3 milhões de razões para a visita de Nancy Pelosi a Taiwan

Taiwan gastou mais de 3M$ em lobbying com Nancy Pelosi, entre 2018 e 2022. Mas aí de ti que ouses estabelecer uma relação entre estes três milhões de factos e a visita da speaker do congresso à ilha reclamada pela China, que os próprios EUA não reconhecem como soberana. Ela só foi lá porque é muito solidária com o povo de Taiwan. E quem se atrever a discordar é lacaio do Xi Jinping. E do Putin também.

Comments

  1. Fernando Manuel Rodrigues says:
  2. JgMenos says:

    Lobbying é uma actividade legítima e necessária.

    A esquerdalhada, que anda sempre a propalar que os jornalistas andam ao mando dos donos dos jornais, haveriam de mais facilmente reconhecer-lhe a necessidade, uma vez que as alternativas a um eventual silenciamento de uma acção de defesa de interesses são:
    – Doacções a partidos sem definição de motivo.
    – Corrupção de políticos ou jornalistas.

    Num país em que o lobbying se traduz maioritáriamente em particicpação em negócios com o Estado e empregos para a boyada ou família, dar dinheiro dizendo a quem, quanto e para quê, é um benefício para a transparência na política.

    • POIS! says:

      Ora pois! Pronto!

      Há um lobbying bom e um lobbying mau.

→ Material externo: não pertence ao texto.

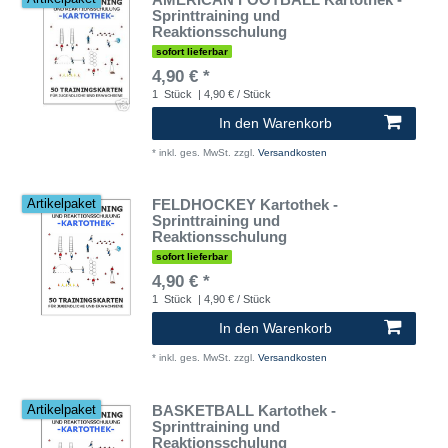
Sprinttraining und
Reaktionsschulung
sofort lieferbar
4,90 € *
1
Stück
| 4,90 € / Stück
In den Warenkorb
*
inkl. ges. MwSt.
zzgl.
Versandkosten
FELDHOCKEY Kartothek -
Artikelpaket
Sprinttraining und
Reaktionsschulung
sofort lieferbar
4,90 € *
1
Stück
| 4,90 € / Stück
In den Warenkorb
*
inkl. ges. MwSt.
zzgl.
Versandkosten
BASKETBALL Kartothek -
Artikelpaket
Sprinttraining und
Reaktionsschulung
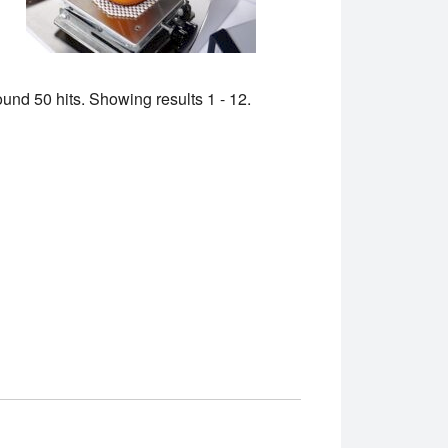
und 50 hits. Showing results 1 - 12.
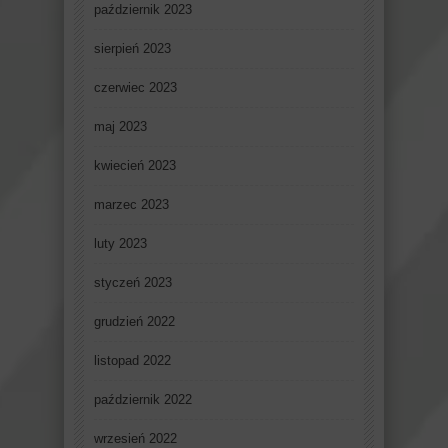
październik 2023
sierpień 2023
czerwiec 2023
maj 2023
kwiecień 2023
marzec 2023
luty 2023
styczeń 2023
grudzień 2022
listopad 2022
październik 2022
wrzesień 2022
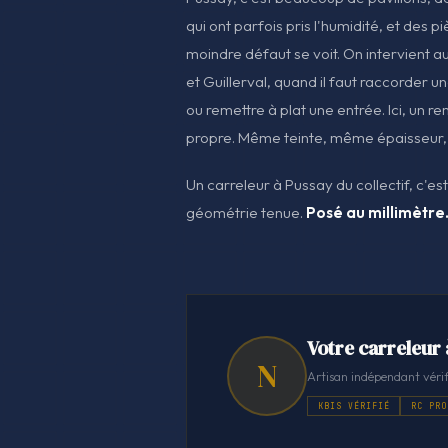
qui ont parfois pris l'humidité, et des p
moindre défaut se voit. On intervient a
et Guillerval, quand il faut raccorder u
ou remettre à plat une entrée. Ici, un r
propre. Même teinte, même épaisseur, 
Un carreleur à Pussay du collectif, c'es
géométrie tenue.
Posé au millimètre
Votre carreleur
N
Artisan indépendant vérif
KBIS VÉRIFIÉ
RC PRO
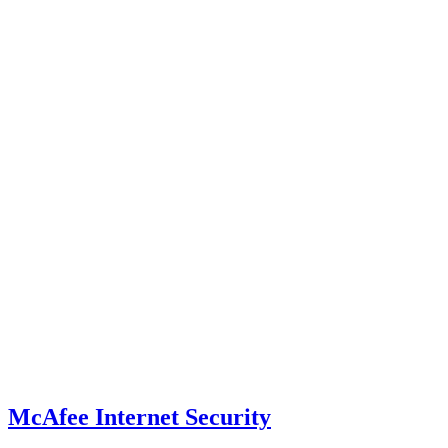
McAfee Internet Security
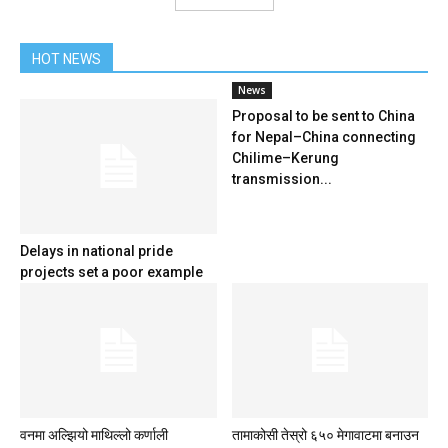
HOT NEWS
News
Proposal to be sent to China
for Nepal–China connecting
Chilime–Kerung
transmission...
Delays in national pride
projects set a poor example
वनमा अल्झियो माथिल्लो कर्णाली
तामाकोसी तेस्रो ६५० मेगावाटमा बनाउन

      E como se distinguem?

      Pelo cheiro do Menos.

      Está tudo resolvido! Passemos ao seguinte!

    • Paulo Marques says:

      Esqueceu-se de dizer qual é a diferença, teórica ou prática. Será por não haver nenhuma? Não é que o marido da senhora aproveite para ir à bolsa ou coisa do género…

  3. José Eugénio says:

    “Lobbying é uma actividade legítima e necessária”
    Diz o Menos, diz o Catroga, diz Braga de Macedo e o Sócrates. Diz a Maria Luís Albuquerque, a Celeste Cardona, o Paulo Portas e o Miguel Relvas. Tudo gente “de insuspeitável seriedade”.
    Esse é o verdadeiro busílis da questão.
    O lobbying não passa de um acto de corrupção legitimado.
    Tudo isto porque não há lobbying sem compensação, o qual se se pode revestir de muitas formas.
    Não. Não há almoços grátis, parafraseando um economista muito querido na direita. Mas parece-me que para certa classe de chulos, só se almoço tiver protagonistas que não os do seu clube. Caso contrário, chama-se lobbying.
    Menos, vai-te catar!

    • JgMenos says:

      A greve é lobbying, as passeatas são lobbying, os cartazes, a publicidade, os comícios, tudo isso custa dinheiro e é lobbying!

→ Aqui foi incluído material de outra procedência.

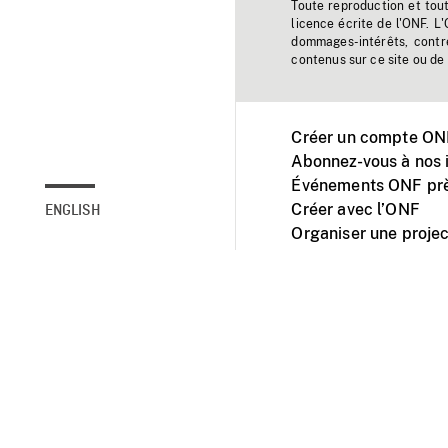
Toute reproduction et tou
licence écrite de l'ONF. L
dommages-intérêts, contr
contenus sur ce site ou de 
Créer un compte ONF
Abonnez-vous à nos i
Événements ONF prè
Créer avec l’ONF
ENGLISH
Organiser une projec
Facebook
Youtube
L'ONF sur mobile et 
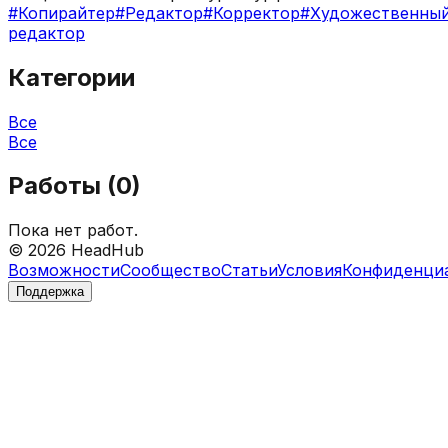
#
Копирайтер
#
Редактор
#
Корректор
#
Художественныи
редактор
Категории
Все
Все
Работы (
0
)
Пока нет работ.
©
2026
HeadHub
Возможности
Сообщество
Статьи
Условия
Конфиденци
Поддержка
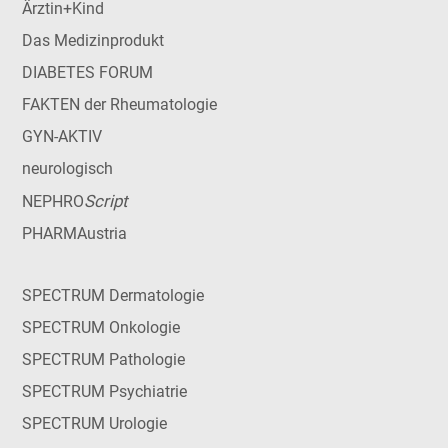
Ärztin+Kind
Das Medizinprodukt
DIABETES FORUM
FAKTEN der Rheumatologie
GYN-AKTIV
neurologisch
Script
NEPHRO
PHARMAustria
SPECTRUM Dermatologie
SPECTRUM Onkologie
SPECTRUM Pathologie
SPECTRUM Psychiatrie
SPECTRUM Urologie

      E é por os partidos irem buscar dinheiro aos meus impostos que eu tenho que pagar o lobbying da esquerdalhada, o que me chateia!

      • José Eugénio says:

        Menos, o lobbying sempre existiu, tal como a “cunha”, o tráfico de influências e o assédio sexual, tudo para dar ou tirar vantagens pessoais ou coletivas a uns quantos espertalhões. Isto já para não falar da corrupção, no sentido mais restrito.
        Mas uma coisa é reconhecer que isso existe e, sendo nefasto, imoral e criminoso, reduzi-lo à sua ínfima expressão. Outra coisa é a sua legalização.
        A legalização do lobbying como actividade, é uma invenção do século XXI para legitimar uma série de actos corruptíveis entre poder político e os grandes grupos económicos, muito mais do que as pequenas e médias empresas.
        Aquilo que escreveste não passam de disparates, coisa muito comum na tua pessoa.
        Enfim!

        • Fernando Manuel Rodrigues says:

          “A legalização do lobbying como actividade, é uma invenção do século XXI para legitimar uma série de actos corruptíveis entre poder político e os grandes grupos económicos, muito mais do que as pequenas e médias empresas.”

          Concordo em absoluto. E essa invenção deve-se. uma vez mais, aos “campeões da democracia e da liberdade”, e “polícias do mundo”.

      • POIS! says:

        Ora pois! Estamos esclarecidos!

        Peregrinações a Fátima, orações ao Divino, tudo é lobbying em versão sobrenatural!

        E quando o amigo fuzileiro de Vosselência o convida para “jogar cartas” lá no quarto também é lobbying!

        Em conclusão: por cá, lobbiyng é mato! E é muito mais barato!

        • Chega, Menos! says:

          Quem sabe, padres a papar jovens ao pequeno almoço ou ao lanche da tarde, não seja também lobbying ?
          Temos de perguntar ao Venturoso Menos, não acha?
          Ele sabe tudo sobre, como papar a coisa alheia!